In light of the facts mentioned here, it is justified that caregivers should be given not only adequate pharmacological assistance but also support in the form of coping measures for working through the grief they experience while the patient is still alive. This need is especially critical when one considers that the process of losing a person to AD often takes several years. This type of assistance is likely to reduce the psychical suffering of caregivers, but also to minimize their tendency for excessive reliance on analgesics.

Limitations and advice for future studies

Our study has several limitations. The first is that the group of participants was not representative of caregivers at large. Participants were recruited from Polish caregivers who were town or city dwellers. We should also mention that only 35.5 % of the caregivers invited to participate in the study took part in it. In the future, it would be worthwhile to devote attention to the group of caregivers who refused to participate in the study and who cited lack of time as the reason. One can expect that provision of care by those people is connected with specific bio-social costs. The variable availability of medical procedures and social care in Poland does not allow direct extrapolation of the results to the general population of caregivers of AD patients. It would be worthwhile to repeat the study in different cultural and economic conditions. In future studies, it would also be useful to consider measures of frustration levels associated with the accessibility of medical and social services.

Our study was cross-sectional. The results would be worth verifying in a longitudinal study, to confirm whether the dynamics of the caregiver-patient relationship influence the level of pain complaints reported, and whether these complaints are affected by changes in strategy for coping with stress, including changes related to the use of analgesics (which Zhu et al. [29] observed in relation to other drugs).

Our study was based on single-item thermometer scales, which render the subjective level of sensations experienced by caregivers. The interpretation of results from such measures carries the risk of errors associated with excessive generalization and confounding of concepts. Such factors as, for example, the sense of loss are aggregate variables that may comprise several other constructs. In a future study it would be worthwhile to explore more comprehensively notions of loss and of being close to the patient.

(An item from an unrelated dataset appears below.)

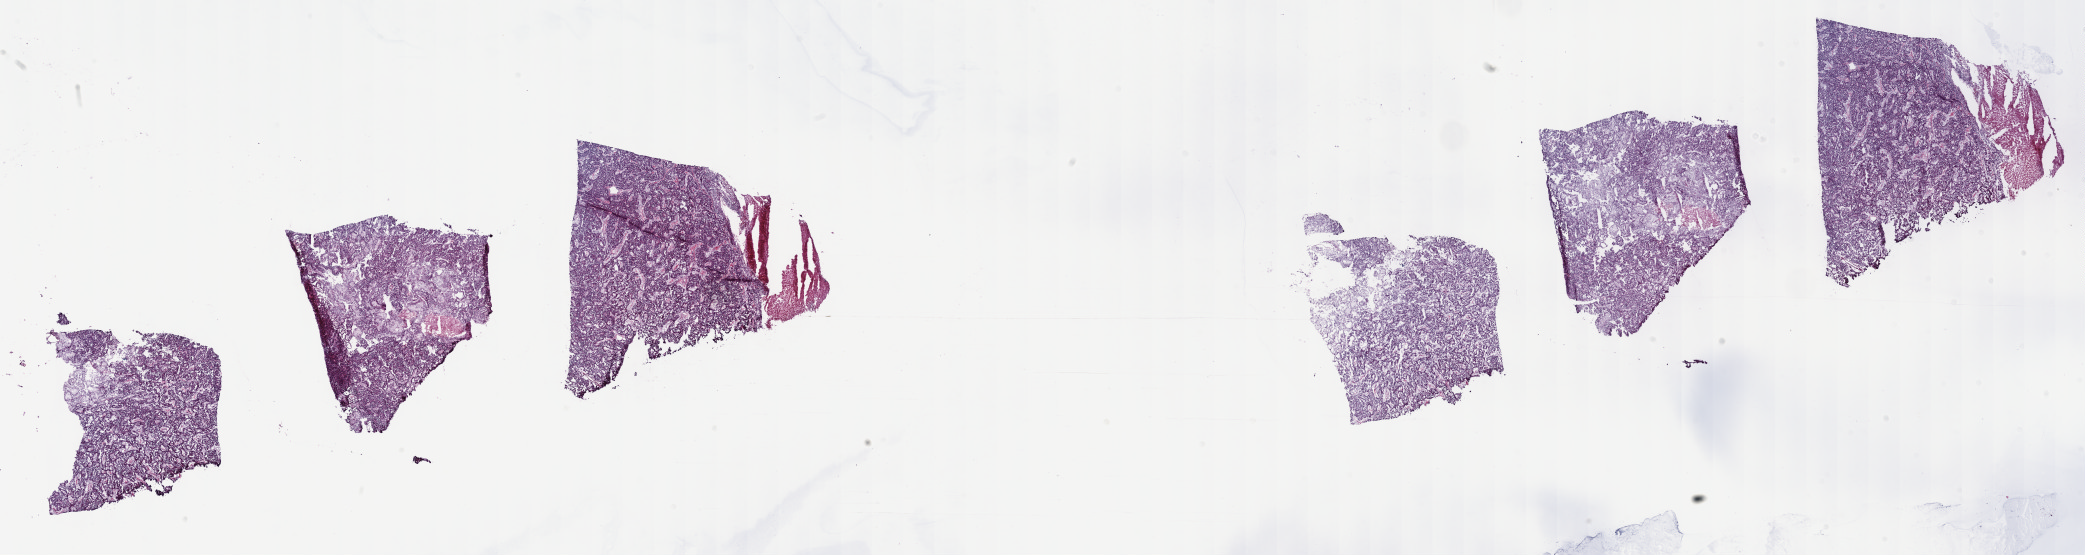
Digitized H&E-stained tissue section (whole slide) — shown as a low-resolution overview of the whole scanned area (about 33.7 x 9.0 mm). Frozen section from the top of the tissue portion. Kidney, primary tumour sample. Male patient; age at initial diagnosis 64 years. Pathologist review of this section (percent, as recorded): tumour cells 65%, tumour nuclei 70%, normal cells 0%, stromal cells 30%, necrosis 5%. Inflammatory infiltration, as recorded: lymphocyte infiltration 0%, monocyte infiltration 10%, neutrophil infiltration 0%.
- TNM: T1a NX MX
- laterality: left
- AJCC pathologic stage: I (7th edition)
- histologic diagnosis: Papillary adenocarcinoma, NOS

Future studies should also investigate such variables as adequacy of social support, or levels of distress and efficiency of strategies for coping with stress, as potential buffers to the costs of providing care to an AD patient.

Conclusions

Pain is a symptom commonly experienced by caregivers of AD patients. This phenomenon may be connected to social pain resulting from the experience of losing someone to whom they feel close. Caregivers may resort to excessive use of analgesics as a pain-coping strategy.